▸ **Supplied text**
--- Begin ---
[Python-ideas] dict '+' operator and slicing support for pop

Chris Rebert pyideas at rebertia.com
Tue Mar 17 19:14:51 CET 2009


On Tue, Mar 17, 2009 at 10:58 AM, Ka-Ping Yee <python at zesty.ca> wrote:
> On Tue, 17 Mar 2009, Josiah Carlson wrote:
>
>> On Tue, Mar 17, 2009 at 9:03 AM, George Sakkis <george.sakkis at gmail.com>
>> wrote:
>>>
>>> On Tue, Mar 17, 2009 at 11:00 AM, Andrii V. Mishkovskyi
>>> <mishok13 at gmail.com> wrote:
>>>
>>>> 1. Add ability to use '+' operator for dicts
>>>>
>>
>> Both of the ideas suffer from "+ is no longer commutative", which
>> sort-of bothers me.
>
> I don't find that a convincing argument, since + is not commutative
> for lists or tuples either.  Andrii's original proposal is the most
> natural interpretation -- notice that if x and y are dicts:
>
>    dict(x.items()) gives x
>
>    dict(x.items() + y.items()) gives x + y
>
> That looks perfectly consistent to me.
--- End ---
▸ **Aim of the task**
Copy the mailing-list post, starting at the words "On Tue, Mar 17, 2009 at 10:58" and ending after "sort-of bothers me.", and swap "commutative" for "symmetric". The material has no connection to the mailing-list post above.

▸ **Dataset rows**
--- Begin ---
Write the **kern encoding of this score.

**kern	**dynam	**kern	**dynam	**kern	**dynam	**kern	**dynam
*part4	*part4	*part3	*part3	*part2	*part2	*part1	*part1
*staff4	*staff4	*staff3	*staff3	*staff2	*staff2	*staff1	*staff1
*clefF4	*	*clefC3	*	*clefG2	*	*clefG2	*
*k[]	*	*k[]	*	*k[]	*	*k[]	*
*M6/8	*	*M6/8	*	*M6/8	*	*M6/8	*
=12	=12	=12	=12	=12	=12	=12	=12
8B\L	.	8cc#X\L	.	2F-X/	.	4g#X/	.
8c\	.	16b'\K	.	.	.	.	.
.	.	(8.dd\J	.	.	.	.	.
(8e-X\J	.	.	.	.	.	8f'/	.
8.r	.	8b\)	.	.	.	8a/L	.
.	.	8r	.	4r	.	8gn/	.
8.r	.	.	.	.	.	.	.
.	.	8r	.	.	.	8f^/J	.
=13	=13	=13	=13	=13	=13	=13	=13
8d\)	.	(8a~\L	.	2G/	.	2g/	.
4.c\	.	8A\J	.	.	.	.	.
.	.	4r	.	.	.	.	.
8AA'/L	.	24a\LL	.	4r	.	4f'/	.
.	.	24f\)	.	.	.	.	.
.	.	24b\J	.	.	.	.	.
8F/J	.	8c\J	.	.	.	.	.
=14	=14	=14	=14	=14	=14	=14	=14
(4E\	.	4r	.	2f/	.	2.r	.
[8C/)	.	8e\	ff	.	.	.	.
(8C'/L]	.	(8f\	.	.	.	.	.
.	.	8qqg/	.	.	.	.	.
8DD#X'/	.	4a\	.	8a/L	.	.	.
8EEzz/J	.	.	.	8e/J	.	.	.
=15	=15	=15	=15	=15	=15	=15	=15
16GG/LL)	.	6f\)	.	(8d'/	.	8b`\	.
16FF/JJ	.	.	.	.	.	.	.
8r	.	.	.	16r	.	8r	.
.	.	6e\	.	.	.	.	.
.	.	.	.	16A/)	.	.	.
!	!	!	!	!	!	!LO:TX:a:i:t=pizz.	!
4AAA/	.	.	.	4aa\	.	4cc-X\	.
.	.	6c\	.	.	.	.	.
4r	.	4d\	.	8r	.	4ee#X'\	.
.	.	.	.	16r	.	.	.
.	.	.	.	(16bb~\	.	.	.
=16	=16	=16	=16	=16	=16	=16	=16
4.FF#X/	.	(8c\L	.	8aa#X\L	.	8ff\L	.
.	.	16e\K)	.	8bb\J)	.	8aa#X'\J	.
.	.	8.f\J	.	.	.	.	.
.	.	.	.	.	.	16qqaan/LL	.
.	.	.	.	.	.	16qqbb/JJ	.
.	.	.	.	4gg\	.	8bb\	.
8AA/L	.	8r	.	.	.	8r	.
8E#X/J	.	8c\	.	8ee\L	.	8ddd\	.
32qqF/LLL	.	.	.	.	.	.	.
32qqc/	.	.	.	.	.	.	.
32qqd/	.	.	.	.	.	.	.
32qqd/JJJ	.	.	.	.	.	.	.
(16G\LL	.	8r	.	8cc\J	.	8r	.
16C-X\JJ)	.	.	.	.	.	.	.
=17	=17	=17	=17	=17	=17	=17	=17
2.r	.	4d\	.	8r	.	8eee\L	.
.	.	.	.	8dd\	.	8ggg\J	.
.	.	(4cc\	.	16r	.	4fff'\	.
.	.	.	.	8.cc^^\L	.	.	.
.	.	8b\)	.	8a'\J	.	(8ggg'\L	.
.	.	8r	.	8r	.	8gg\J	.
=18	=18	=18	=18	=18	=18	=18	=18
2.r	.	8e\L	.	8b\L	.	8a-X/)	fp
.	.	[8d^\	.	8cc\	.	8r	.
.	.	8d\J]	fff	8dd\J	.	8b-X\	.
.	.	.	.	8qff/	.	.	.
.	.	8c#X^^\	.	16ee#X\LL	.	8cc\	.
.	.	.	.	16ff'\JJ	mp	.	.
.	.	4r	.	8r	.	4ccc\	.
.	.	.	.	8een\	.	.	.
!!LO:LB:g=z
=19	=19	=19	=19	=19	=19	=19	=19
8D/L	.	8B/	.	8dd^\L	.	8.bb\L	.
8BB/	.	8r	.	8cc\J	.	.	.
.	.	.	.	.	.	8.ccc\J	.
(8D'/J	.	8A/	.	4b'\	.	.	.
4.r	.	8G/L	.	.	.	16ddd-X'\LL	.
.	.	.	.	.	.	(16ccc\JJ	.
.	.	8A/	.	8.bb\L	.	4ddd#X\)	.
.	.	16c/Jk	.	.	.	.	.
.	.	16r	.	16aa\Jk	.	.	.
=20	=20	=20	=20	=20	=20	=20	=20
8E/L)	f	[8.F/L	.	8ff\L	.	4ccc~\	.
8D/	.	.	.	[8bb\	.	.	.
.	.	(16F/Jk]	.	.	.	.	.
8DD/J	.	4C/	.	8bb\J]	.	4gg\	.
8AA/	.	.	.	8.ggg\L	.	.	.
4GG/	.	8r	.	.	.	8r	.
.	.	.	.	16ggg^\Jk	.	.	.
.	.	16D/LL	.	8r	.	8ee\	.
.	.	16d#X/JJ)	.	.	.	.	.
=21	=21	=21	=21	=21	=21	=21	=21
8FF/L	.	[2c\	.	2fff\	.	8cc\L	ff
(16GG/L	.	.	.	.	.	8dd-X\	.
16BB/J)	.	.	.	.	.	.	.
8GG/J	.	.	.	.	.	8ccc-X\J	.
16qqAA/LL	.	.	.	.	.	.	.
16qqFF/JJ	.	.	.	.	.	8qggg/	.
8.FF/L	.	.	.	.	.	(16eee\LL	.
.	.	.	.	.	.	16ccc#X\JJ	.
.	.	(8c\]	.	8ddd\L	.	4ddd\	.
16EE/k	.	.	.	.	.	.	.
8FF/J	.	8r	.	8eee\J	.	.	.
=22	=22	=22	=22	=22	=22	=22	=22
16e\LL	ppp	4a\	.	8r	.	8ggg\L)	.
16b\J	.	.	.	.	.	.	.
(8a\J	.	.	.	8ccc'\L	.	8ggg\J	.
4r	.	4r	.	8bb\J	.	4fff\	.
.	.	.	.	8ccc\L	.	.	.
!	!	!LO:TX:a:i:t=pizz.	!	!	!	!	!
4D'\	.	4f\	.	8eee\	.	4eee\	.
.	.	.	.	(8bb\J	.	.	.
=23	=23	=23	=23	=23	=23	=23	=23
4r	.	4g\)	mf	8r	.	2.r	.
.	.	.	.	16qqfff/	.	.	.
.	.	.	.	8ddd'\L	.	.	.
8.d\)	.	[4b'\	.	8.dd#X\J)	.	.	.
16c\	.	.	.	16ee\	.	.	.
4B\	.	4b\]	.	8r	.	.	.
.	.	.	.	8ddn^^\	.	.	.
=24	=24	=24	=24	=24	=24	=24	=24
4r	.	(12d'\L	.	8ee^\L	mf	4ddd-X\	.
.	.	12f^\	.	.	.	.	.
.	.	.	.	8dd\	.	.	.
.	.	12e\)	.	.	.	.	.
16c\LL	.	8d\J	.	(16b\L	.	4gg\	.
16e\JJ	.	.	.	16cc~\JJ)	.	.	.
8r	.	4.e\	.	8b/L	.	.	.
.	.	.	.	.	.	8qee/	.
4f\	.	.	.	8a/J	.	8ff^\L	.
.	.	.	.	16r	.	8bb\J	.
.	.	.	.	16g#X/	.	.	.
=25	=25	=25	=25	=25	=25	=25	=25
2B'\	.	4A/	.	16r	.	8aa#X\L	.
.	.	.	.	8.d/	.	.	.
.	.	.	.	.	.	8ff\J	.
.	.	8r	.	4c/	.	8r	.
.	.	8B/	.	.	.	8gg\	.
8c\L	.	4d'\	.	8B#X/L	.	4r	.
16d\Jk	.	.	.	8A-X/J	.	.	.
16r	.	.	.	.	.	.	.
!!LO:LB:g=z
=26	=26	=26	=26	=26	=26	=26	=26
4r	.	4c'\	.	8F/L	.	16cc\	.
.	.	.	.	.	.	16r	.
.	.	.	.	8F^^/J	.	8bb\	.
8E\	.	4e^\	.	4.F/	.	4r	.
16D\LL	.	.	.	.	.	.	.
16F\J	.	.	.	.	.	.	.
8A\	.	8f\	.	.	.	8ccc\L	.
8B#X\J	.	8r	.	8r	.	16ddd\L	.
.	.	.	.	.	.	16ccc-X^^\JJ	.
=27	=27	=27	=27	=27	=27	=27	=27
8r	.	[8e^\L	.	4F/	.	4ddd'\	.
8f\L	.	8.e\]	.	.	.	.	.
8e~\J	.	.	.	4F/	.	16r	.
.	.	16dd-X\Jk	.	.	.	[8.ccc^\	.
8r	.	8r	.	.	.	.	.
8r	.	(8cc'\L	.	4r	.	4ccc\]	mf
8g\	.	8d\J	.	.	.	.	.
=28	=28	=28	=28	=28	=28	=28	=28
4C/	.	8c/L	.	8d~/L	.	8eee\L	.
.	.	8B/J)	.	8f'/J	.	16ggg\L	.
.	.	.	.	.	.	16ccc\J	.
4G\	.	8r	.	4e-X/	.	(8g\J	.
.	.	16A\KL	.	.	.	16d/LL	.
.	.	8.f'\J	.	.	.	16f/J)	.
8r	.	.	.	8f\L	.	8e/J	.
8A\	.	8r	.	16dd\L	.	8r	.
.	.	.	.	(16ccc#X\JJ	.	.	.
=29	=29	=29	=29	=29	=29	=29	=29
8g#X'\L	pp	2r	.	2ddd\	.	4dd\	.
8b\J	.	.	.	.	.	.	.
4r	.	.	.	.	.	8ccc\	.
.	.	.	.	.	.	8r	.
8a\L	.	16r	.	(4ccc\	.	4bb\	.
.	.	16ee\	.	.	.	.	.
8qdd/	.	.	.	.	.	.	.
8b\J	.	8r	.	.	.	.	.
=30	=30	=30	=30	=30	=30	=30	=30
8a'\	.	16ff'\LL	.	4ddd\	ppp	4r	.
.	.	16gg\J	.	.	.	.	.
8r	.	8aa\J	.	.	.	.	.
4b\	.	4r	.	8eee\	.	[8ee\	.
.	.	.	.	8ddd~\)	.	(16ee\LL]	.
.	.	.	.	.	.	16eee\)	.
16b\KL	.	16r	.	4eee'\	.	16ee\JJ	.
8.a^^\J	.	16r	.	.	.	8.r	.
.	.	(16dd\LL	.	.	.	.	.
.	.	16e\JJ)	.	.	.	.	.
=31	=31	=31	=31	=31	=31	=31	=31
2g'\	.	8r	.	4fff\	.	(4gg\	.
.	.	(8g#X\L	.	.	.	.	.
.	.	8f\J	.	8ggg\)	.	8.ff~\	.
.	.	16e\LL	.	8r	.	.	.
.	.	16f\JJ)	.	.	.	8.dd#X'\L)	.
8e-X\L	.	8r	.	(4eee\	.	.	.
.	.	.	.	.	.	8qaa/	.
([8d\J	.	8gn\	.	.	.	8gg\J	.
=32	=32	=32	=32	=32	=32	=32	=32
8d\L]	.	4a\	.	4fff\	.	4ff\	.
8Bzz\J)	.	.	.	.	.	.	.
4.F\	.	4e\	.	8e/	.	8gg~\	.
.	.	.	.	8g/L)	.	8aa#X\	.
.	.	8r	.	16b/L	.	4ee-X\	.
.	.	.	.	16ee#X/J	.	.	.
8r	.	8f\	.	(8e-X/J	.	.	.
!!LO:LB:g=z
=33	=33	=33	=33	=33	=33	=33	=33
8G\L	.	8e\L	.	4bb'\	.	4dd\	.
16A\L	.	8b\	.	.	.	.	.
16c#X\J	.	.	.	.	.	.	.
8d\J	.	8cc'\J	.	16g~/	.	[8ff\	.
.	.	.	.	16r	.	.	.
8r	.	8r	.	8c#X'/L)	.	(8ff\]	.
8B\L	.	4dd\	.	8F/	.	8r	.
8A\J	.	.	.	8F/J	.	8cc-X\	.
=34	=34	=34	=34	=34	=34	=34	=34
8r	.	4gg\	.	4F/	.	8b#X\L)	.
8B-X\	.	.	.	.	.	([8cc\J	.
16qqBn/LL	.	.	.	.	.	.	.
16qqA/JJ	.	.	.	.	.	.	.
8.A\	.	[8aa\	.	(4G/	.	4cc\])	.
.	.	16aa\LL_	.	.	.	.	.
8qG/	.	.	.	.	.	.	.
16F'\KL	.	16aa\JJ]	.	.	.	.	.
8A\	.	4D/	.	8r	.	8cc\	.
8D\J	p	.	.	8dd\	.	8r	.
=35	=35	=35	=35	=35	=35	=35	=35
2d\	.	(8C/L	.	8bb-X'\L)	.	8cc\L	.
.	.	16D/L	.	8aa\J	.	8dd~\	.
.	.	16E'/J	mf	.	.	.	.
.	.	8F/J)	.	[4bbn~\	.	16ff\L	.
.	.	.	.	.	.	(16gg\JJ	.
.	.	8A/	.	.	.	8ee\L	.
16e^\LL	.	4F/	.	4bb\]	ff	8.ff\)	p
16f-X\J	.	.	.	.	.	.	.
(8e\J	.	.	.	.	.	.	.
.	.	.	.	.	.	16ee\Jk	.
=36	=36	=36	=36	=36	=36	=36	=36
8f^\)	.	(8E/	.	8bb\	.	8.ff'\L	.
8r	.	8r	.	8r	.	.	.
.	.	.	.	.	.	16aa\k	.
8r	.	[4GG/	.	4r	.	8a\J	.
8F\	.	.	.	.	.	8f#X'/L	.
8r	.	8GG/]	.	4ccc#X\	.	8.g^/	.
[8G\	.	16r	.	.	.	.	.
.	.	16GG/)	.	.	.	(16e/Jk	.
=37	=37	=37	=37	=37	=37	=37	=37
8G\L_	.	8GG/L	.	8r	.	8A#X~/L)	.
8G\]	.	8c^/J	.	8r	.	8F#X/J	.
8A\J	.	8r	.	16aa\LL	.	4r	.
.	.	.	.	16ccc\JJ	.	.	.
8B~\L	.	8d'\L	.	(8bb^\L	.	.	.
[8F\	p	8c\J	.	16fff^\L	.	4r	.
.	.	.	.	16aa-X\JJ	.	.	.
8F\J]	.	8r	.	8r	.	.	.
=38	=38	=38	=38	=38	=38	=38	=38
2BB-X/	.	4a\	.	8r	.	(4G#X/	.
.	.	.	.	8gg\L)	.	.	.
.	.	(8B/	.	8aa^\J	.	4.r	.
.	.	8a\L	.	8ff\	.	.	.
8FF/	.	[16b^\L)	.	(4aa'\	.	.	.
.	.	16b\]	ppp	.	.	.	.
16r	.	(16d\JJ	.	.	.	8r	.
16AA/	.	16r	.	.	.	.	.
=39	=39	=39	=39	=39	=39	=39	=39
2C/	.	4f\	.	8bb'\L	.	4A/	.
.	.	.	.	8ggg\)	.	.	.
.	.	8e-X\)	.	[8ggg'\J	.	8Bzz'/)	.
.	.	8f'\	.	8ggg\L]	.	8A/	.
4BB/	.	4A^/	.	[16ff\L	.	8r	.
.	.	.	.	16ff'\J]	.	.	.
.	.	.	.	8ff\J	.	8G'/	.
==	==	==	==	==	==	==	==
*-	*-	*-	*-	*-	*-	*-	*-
--- End ---
▸ **The answer**
On Tue, Mar 17, 2009 at 10:58 AM, Ka-Ping Yee <python at zesty.ca> wrote:
> On Tue, 17 Mar 2009, Josiah Carlson wrote:
>
>> On Tue, Mar 17, 2009 at 9:03 AM, George Sakkis <george.sakkis at gmail.com>
>> wrote:
>>>
>>> On Tue, Mar 17, 2009 at 11:00 AM, Andrii V. Mishkovskyi
>>> <mishok13 at gmail.com> wrote:
>>>
>>>> 1. Add ability to use '+' operator for dicts
>>>>
>>
>> Both of the ideas suffer from "+ is no longer symmetric", which
>> sort-of bothers me.